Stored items
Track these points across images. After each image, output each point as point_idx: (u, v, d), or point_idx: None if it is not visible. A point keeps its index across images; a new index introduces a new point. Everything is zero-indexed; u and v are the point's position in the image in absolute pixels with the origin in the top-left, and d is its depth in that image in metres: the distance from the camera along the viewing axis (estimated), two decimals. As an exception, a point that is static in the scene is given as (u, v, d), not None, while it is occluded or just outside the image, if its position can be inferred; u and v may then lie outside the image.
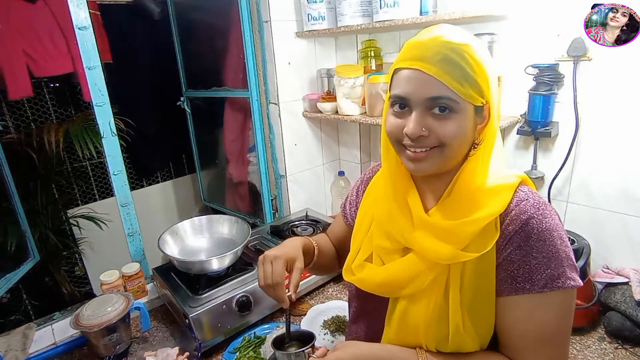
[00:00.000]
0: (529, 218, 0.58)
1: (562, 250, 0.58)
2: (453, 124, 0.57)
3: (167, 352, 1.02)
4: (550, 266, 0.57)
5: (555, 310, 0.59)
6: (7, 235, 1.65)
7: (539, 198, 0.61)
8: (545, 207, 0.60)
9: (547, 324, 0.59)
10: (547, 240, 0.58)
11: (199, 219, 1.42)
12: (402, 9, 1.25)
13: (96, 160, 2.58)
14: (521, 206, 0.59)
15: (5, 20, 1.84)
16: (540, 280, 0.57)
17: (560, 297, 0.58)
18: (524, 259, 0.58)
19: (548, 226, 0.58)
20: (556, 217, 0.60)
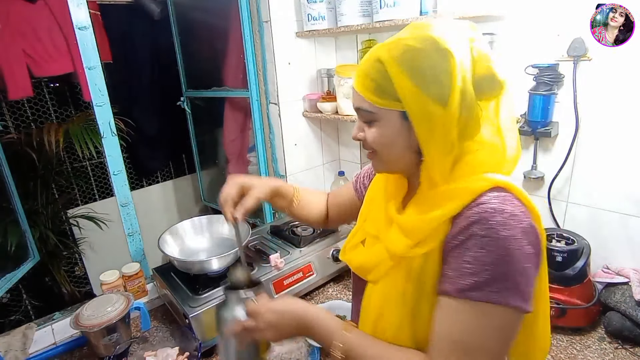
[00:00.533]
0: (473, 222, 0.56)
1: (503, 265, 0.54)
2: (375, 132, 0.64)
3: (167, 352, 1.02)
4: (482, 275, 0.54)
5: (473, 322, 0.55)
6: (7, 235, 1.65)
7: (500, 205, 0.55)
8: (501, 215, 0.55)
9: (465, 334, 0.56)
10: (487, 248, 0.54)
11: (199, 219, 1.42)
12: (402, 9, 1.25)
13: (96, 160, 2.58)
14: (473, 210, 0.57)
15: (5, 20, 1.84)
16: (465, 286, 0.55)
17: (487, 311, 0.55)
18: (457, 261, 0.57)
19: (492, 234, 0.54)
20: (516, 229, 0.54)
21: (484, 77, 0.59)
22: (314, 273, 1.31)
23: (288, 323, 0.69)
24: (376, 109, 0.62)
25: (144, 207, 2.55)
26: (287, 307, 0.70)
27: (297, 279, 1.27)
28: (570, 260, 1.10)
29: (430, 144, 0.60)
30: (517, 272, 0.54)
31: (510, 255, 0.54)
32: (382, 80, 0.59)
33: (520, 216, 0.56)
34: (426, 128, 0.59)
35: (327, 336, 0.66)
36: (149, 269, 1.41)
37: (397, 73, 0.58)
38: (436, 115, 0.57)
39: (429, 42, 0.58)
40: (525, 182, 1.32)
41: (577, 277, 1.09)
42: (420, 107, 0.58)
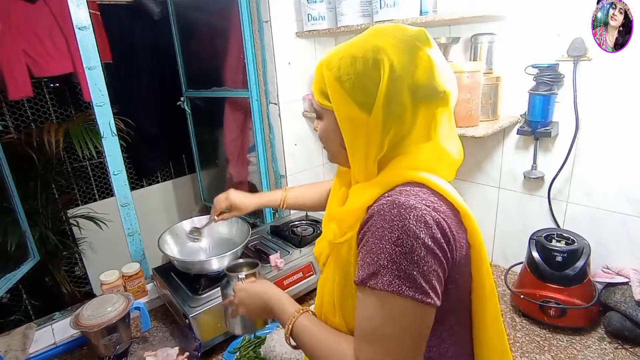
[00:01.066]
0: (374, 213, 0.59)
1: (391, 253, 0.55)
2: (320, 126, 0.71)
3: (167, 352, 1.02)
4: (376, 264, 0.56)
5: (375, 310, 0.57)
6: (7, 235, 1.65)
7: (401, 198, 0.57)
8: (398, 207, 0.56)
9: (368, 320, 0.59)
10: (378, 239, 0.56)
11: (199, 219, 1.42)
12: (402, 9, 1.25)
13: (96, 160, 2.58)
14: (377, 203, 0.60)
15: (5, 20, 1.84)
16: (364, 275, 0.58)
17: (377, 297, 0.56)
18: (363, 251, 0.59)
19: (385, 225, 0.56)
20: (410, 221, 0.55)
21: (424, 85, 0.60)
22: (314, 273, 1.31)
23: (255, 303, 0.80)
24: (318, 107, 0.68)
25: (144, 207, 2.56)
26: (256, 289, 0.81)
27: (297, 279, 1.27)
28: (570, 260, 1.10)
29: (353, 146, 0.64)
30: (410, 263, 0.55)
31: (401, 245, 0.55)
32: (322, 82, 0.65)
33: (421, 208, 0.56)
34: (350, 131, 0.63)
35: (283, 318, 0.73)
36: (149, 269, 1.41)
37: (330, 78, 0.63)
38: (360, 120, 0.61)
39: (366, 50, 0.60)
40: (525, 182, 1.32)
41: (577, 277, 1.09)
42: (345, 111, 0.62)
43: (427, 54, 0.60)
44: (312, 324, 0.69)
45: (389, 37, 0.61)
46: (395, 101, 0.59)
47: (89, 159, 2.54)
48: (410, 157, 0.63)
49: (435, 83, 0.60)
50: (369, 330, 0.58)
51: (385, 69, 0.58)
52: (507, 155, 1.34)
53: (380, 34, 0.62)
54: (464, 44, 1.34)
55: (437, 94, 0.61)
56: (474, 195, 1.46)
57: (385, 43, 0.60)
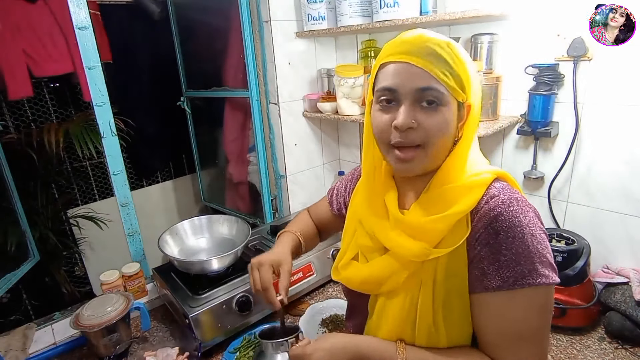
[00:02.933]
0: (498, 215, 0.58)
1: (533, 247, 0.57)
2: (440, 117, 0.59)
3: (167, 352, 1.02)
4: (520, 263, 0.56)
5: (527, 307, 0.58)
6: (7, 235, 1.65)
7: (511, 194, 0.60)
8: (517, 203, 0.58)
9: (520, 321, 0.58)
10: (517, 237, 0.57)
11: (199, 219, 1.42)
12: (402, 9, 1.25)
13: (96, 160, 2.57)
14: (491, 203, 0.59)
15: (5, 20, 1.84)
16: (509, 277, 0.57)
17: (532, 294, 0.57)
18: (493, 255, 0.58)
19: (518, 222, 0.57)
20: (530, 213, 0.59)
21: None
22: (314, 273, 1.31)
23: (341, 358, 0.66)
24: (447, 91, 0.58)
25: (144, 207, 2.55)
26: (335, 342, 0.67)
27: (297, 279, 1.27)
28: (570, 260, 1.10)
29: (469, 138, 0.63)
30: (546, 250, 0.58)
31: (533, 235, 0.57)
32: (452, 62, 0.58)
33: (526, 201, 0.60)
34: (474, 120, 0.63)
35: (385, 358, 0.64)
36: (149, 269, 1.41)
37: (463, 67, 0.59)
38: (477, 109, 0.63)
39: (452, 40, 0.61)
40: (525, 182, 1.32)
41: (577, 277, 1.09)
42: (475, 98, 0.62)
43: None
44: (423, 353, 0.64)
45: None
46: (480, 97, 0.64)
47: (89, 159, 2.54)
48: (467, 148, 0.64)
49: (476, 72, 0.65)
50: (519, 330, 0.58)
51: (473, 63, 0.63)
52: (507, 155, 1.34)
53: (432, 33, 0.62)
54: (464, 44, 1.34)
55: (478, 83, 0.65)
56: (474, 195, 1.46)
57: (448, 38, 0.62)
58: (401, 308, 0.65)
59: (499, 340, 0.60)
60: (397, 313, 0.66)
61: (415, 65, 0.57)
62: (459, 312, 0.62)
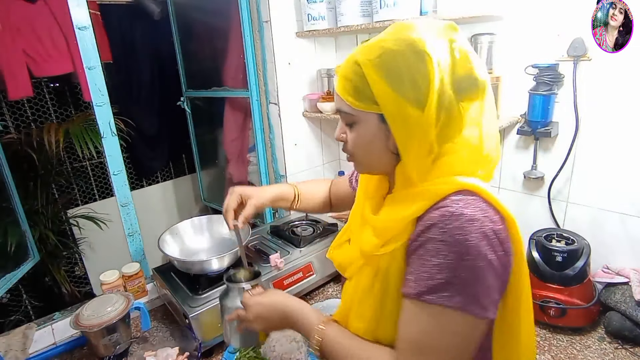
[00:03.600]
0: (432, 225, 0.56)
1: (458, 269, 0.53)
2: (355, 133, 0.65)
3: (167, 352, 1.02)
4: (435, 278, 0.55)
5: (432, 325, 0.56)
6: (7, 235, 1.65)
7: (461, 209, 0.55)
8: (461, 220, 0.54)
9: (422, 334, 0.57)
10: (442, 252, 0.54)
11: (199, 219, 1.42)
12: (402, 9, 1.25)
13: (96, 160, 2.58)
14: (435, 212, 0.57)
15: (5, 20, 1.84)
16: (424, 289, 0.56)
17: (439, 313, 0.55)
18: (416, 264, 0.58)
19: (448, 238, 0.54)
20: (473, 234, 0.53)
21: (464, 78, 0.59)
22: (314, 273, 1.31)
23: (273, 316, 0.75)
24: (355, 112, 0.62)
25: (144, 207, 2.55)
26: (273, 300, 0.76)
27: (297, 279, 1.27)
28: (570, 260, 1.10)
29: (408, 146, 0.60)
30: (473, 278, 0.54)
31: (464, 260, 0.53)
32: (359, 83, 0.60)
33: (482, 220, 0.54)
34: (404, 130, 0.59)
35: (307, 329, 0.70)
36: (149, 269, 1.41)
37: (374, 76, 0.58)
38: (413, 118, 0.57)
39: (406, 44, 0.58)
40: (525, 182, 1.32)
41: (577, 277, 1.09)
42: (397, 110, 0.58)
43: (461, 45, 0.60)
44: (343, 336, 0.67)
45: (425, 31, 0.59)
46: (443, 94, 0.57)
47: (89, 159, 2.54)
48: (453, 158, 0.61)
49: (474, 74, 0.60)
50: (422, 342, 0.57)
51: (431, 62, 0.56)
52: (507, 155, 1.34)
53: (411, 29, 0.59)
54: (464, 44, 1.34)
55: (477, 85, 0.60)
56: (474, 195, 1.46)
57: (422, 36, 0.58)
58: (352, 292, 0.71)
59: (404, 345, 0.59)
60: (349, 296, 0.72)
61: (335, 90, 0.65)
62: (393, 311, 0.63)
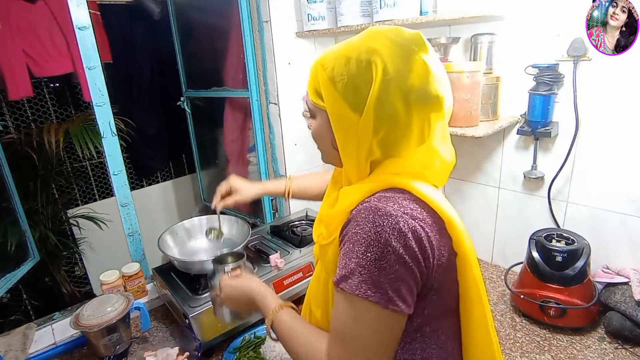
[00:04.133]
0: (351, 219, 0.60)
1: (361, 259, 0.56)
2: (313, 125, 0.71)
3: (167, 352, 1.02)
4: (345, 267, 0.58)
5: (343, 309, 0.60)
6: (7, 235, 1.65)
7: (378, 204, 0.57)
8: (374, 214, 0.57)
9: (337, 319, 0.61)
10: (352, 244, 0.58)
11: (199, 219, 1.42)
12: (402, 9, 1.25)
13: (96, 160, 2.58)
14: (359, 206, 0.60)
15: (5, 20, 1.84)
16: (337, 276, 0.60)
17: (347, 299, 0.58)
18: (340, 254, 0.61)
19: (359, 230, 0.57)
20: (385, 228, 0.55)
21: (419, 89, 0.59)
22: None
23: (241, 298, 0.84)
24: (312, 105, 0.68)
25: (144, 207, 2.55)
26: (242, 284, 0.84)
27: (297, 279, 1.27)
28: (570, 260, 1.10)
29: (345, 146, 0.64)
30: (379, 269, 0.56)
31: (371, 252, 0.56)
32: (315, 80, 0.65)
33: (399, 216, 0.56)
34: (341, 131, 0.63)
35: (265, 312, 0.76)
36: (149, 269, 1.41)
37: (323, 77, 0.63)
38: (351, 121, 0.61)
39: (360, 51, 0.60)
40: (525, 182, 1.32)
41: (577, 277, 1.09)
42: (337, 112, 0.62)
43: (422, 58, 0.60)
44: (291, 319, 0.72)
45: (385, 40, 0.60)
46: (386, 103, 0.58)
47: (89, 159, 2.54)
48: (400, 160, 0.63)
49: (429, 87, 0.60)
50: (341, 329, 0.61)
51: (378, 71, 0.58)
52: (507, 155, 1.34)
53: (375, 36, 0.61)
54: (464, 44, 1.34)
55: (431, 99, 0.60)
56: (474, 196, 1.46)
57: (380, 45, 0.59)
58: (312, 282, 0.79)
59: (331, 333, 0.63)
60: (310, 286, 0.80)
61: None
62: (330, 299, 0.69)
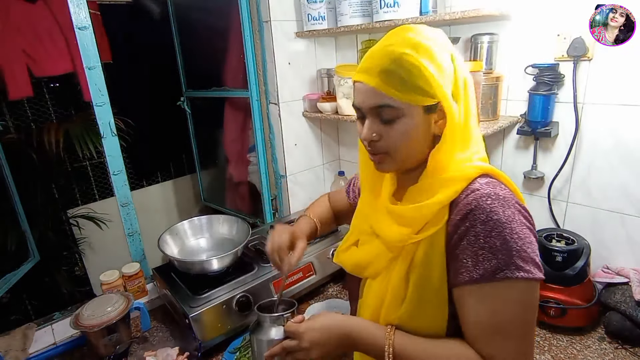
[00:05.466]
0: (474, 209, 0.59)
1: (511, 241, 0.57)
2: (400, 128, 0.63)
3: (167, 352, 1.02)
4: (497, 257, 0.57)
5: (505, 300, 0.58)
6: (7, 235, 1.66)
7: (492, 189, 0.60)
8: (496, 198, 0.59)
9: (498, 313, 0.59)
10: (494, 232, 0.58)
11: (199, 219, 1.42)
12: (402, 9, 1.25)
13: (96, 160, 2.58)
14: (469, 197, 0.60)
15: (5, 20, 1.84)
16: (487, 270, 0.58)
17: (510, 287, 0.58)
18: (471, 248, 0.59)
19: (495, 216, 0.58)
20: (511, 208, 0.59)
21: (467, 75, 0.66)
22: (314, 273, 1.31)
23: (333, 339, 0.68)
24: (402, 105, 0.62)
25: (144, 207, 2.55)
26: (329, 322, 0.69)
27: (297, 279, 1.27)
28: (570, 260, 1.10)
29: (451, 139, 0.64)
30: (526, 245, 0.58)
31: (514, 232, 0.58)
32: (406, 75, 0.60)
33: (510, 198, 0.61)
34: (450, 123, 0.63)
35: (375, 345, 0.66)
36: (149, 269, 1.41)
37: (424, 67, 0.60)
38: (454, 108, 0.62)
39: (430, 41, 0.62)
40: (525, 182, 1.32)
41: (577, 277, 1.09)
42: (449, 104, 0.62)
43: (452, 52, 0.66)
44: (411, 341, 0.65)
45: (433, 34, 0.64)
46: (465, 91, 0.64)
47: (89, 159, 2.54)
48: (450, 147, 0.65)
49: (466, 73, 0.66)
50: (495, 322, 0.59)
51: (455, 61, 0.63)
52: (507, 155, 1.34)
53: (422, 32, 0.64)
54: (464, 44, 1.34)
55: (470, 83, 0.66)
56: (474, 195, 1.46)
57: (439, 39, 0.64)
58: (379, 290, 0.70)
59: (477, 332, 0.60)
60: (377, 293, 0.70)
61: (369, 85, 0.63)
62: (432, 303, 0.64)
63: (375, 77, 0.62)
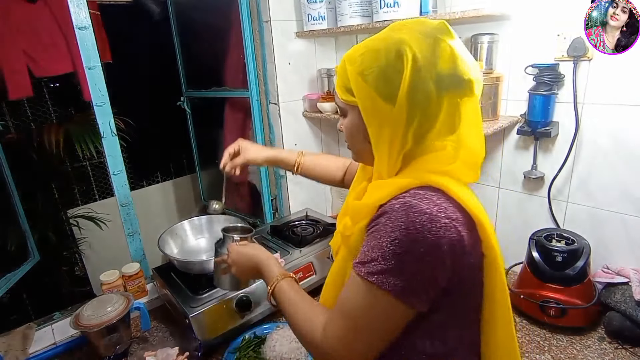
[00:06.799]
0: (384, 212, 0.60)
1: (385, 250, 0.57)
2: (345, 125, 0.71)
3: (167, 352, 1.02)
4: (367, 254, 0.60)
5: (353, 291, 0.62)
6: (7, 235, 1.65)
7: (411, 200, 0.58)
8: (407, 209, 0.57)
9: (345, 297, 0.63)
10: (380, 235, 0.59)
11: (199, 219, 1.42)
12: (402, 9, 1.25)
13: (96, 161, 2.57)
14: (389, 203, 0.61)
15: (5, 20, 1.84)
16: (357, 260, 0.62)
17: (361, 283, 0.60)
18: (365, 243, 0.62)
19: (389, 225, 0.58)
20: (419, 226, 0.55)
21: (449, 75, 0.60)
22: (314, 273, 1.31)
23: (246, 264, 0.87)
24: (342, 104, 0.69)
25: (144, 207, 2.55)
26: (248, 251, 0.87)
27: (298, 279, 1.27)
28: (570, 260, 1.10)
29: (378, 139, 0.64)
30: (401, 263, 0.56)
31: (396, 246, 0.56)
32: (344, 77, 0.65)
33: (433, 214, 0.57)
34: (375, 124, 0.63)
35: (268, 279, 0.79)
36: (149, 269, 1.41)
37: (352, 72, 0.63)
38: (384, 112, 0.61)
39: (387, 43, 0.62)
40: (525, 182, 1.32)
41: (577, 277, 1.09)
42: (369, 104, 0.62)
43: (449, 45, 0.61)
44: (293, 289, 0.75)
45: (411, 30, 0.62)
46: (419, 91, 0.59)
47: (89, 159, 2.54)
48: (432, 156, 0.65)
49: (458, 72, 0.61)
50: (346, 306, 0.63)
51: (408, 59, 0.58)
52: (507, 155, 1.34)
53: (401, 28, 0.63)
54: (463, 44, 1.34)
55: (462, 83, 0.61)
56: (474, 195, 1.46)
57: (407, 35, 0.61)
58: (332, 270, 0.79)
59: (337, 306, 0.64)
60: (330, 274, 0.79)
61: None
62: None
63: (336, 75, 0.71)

▶ _What to work on_:
Using the data above, retype exactly and only the lines from the one containing "31: (510, 255, 0.54)" up to and including the one containing "57: (385, 43, 0.60)", with no pictures carried over.

▶ _The completed task_:
31: (510, 255, 0.54)
32: (382, 80, 0.59)
33: (520, 216, 0.56)
34: (426, 128, 0.59)
35: (327, 336, 0.66)
36: (149, 269, 1.41)
37: (397, 73, 0.58)
38: (436, 115, 0.57)
39: (429, 42, 0.58)
40: (525, 182, 1.32)
41: (577, 277, 1.09)
42: (420, 107, 0.58)
[00:01.066]
0: (374, 213, 0.59)
1: (391, 253, 0.55)
2: (320, 126, 0.71)
3: (167, 352, 1.02)
4: (376, 264, 0.56)
5: (375, 310, 0.57)
6: (7, 235, 1.65)
7: (401, 198, 0.57)
8: (398, 207, 0.56)
9: (368, 320, 0.59)
10: (378, 239, 0.56)
11: (199, 219, 1.42)
12: (402, 9, 1.25)
13: (96, 160, 2.58)
14: (377, 203, 0.60)
15: (5, 20, 1.84)
16: (364, 275, 0.58)
17: (377, 297, 0.56)
18: (363, 251, 0.59)
19: (385, 225, 0.56)
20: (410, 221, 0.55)
21: (424, 85, 0.60)
22: (314, 273, 1.31)
23: (255, 303, 0.80)
24: (318, 107, 0.68)
25: (144, 207, 2.56)
26: (256, 289, 0.81)
27: (297, 279, 1.27)
28: (570, 260, 1.10)
29: (353, 146, 0.64)
30: (410, 263, 0.55)
31: (401, 245, 0.55)
32: (322, 82, 0.65)
33: (421, 208, 0.56)
34: (350, 131, 0.63)
35: (283, 318, 0.73)
36: (149, 269, 1.41)
37: (330, 78, 0.63)
38: (360, 120, 0.61)
39: (366, 50, 0.60)
40: (525, 182, 1.32)
41: (577, 277, 1.09)
42: (345, 111, 0.62)
43: (427, 54, 0.60)
44: (312, 324, 0.69)
45: (389, 37, 0.61)
46: (395, 101, 0.59)
47: (89, 159, 2.54)
48: (410, 157, 0.63)
49: (435, 83, 0.60)
50: (369, 330, 0.58)
51: (385, 69, 0.58)
52: (507, 155, 1.34)
53: (380, 34, 0.62)
54: (464, 44, 1.34)
55: (437, 94, 0.61)
56: (474, 195, 1.46)
57: (385, 43, 0.60)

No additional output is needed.